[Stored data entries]
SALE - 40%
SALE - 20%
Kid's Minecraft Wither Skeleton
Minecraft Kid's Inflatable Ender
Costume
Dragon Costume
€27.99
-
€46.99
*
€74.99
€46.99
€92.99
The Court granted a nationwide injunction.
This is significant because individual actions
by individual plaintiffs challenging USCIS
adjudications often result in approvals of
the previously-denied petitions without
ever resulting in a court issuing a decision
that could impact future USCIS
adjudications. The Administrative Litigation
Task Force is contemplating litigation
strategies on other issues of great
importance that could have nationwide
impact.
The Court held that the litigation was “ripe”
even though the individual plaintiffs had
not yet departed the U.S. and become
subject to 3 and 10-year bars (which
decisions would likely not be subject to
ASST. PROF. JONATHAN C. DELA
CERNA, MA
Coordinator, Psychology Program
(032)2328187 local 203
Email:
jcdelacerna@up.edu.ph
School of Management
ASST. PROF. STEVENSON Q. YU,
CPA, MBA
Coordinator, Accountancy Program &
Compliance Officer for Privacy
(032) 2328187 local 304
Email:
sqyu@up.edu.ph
--
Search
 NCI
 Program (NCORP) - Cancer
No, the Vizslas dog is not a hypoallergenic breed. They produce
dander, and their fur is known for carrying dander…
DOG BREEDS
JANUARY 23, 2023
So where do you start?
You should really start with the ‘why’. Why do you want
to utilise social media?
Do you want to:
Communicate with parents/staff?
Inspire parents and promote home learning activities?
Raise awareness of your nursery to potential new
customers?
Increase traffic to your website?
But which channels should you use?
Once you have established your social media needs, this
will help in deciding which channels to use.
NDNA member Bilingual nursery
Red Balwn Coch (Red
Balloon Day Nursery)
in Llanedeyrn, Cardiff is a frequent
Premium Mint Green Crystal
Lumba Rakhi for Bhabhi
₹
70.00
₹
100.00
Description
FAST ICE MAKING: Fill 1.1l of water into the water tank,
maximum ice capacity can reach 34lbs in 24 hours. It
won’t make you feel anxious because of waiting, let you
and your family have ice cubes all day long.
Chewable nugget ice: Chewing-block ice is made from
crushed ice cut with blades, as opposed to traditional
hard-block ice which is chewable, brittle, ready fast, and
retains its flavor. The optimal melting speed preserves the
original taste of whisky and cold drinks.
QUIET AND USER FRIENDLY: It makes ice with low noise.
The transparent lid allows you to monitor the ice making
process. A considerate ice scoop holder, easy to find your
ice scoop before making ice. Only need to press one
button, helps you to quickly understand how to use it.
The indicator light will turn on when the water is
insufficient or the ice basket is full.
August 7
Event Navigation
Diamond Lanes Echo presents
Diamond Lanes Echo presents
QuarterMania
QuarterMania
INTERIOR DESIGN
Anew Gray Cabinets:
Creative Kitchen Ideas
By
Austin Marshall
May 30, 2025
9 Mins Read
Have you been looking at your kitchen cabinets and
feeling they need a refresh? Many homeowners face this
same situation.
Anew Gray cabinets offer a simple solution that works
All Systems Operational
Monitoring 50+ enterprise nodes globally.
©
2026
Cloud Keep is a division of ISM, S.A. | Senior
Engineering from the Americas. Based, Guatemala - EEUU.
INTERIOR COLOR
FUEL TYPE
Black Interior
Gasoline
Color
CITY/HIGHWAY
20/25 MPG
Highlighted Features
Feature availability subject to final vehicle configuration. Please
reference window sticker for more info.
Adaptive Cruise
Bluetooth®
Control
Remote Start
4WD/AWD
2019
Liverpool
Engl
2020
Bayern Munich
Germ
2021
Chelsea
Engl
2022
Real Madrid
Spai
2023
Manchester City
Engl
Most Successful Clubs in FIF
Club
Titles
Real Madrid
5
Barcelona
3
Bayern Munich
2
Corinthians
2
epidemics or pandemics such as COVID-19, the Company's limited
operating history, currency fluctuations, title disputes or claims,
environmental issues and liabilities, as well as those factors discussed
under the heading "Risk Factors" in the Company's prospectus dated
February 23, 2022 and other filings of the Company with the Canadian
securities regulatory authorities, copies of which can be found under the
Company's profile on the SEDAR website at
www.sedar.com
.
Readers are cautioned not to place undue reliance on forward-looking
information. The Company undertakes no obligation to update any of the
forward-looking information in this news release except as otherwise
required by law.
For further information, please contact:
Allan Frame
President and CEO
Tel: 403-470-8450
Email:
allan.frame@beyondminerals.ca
---
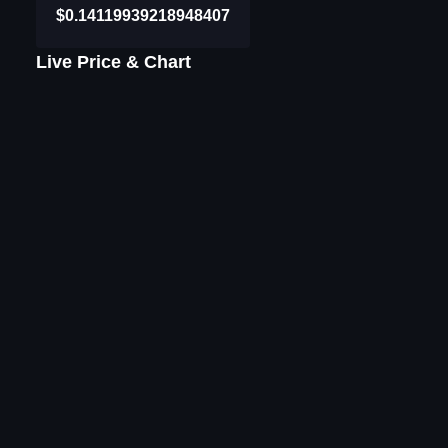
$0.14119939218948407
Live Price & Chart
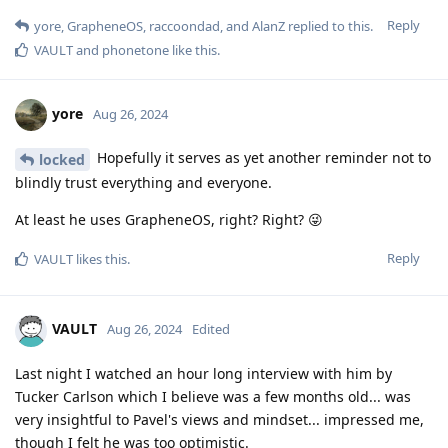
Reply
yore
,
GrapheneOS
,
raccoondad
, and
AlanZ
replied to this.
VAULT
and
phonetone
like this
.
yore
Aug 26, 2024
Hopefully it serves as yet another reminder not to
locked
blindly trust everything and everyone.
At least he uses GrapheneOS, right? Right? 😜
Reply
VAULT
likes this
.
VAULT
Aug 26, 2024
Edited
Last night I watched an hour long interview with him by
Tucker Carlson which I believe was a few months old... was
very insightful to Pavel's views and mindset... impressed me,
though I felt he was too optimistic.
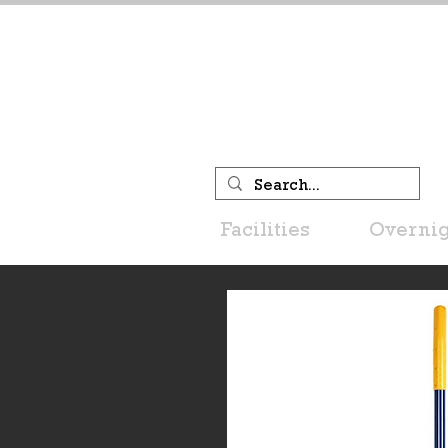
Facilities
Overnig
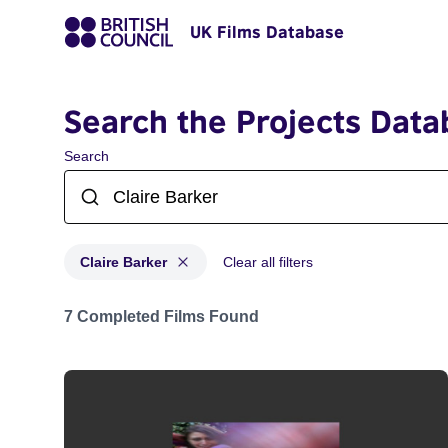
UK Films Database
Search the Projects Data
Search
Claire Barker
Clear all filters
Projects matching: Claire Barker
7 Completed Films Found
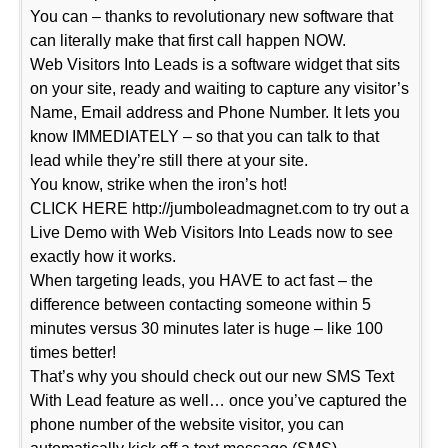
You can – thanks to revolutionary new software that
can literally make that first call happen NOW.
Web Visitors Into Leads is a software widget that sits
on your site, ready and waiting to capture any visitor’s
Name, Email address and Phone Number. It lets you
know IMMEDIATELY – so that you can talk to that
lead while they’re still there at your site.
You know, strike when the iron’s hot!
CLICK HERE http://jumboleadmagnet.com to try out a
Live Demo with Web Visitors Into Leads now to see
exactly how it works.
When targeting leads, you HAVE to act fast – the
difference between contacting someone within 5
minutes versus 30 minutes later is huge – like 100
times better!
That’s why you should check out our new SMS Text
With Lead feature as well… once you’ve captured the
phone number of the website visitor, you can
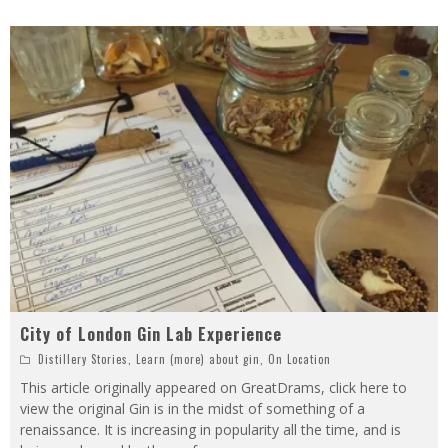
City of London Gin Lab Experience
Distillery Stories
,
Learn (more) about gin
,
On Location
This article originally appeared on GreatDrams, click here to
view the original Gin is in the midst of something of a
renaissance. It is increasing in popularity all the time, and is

• _WRITTEN TASK_: Gather every line of the material above that contains the word "want". Treat uppercase and lowercase letters as distinct.

• _SOLUTION FOR THIS PROBLEM_:
You should really start with the ‘why’. Why do you want
Do you want to:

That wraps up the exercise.